In vitro: Arcyriaflavin A is a potent, selective inhibitor of HCMV replication in cell culture, and the anti-HCMV activity appeared no relation to the inhibition of protein kinase C. The imide NH was identified to be essential for anti-HCMV activity [1]. Arcyriaflavin A also has been showed the inhibitory activity against D1/CDK4 with a IC50 of 59 nM. Based on X-ray co-crystal structure of staurosporine and the human CDK2, the acidic proton of the maleimide moiety and the carbonyl group play critical roles by acting as a hydrogen bond donor and acceptor in the ATP binding pocket of CDK2 [2].
In vivo: So far, no in vivo study has been conducted.
Clinical trial: So far, no clinical study has been conducted.
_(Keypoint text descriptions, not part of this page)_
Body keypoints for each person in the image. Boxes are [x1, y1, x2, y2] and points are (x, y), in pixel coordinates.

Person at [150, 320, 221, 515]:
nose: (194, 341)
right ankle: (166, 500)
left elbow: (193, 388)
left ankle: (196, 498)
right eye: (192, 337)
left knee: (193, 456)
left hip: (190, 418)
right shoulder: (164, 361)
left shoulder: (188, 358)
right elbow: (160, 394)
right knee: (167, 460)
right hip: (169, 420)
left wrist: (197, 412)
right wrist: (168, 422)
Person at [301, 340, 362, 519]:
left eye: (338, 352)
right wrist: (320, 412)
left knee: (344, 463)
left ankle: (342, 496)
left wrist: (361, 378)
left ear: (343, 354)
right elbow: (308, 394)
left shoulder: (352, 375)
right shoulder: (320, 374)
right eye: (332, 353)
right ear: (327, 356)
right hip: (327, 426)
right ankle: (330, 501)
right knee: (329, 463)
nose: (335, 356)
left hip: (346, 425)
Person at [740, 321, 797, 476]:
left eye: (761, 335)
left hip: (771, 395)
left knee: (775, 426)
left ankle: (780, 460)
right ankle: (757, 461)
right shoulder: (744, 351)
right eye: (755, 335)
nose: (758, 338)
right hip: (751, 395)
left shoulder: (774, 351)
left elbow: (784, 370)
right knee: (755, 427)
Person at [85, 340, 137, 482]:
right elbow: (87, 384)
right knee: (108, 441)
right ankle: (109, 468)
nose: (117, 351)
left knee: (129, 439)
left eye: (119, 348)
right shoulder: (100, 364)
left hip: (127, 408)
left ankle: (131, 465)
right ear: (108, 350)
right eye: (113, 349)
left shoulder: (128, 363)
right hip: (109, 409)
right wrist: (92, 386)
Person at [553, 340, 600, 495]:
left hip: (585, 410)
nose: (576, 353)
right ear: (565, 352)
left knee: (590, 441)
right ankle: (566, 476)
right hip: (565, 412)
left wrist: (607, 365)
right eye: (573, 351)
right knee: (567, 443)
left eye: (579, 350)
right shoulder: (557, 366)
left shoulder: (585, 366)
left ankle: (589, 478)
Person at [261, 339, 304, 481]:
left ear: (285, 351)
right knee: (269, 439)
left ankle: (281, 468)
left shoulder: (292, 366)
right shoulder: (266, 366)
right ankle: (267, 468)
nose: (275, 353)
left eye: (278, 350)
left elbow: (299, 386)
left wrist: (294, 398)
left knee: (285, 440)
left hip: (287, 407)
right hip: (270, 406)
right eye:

References:[1] Slater MJ, Cockerill S, Baxter R, Bonser RW, Gohil K, Gowrie C, Robinson JE, Littler E, Parry N, Randall R, Snowden W. Indolocarbazoles: potent, selective inhibitors of human cytomegalovirus replication. Bioorg Med Chem. 1999 Jun;7(6):1067-74.[2] Zhu G, Conner S, Zhou X, Shih C, Brooks HB, Considine E, Dempsey JA, Ogg C, Patel B, Schultz RM, Spencer CD, Teicher B, Watkins SA. Synthesis of quinolinyl/isoquinolinyl[a]pyrrolo [3,4-c] carbazoles as cyclin D1/CDK4 inhibitors. Bioorg Med Chem Lett. 2003 Apr 7;13(7):1231-5.